Problem details: Output exactly the lines that run from the top of the entries to the line holding "zugänglicher Store in Deutschland &", including both of those lines.

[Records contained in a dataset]
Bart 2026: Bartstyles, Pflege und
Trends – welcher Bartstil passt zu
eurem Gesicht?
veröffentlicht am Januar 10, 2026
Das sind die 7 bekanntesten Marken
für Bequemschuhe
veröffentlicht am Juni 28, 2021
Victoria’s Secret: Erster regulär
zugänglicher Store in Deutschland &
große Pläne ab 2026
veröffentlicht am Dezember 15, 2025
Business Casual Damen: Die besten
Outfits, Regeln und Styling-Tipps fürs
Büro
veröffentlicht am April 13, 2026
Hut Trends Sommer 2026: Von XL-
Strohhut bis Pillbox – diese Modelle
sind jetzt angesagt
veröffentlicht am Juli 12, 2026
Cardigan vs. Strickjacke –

Task response:
Bart 2026: Bartstyles, Pflege und
Trends – welcher Bartstil passt zu
eurem Gesicht?
veröffentlicht am Januar 10, 2026
Das sind die 7 bekanntesten Marken
für Bequemschuhe
veröffentlicht am Juni 28, 2021
Victoria’s Secret: Erster regulär
zugänglicher Store in Deutschland &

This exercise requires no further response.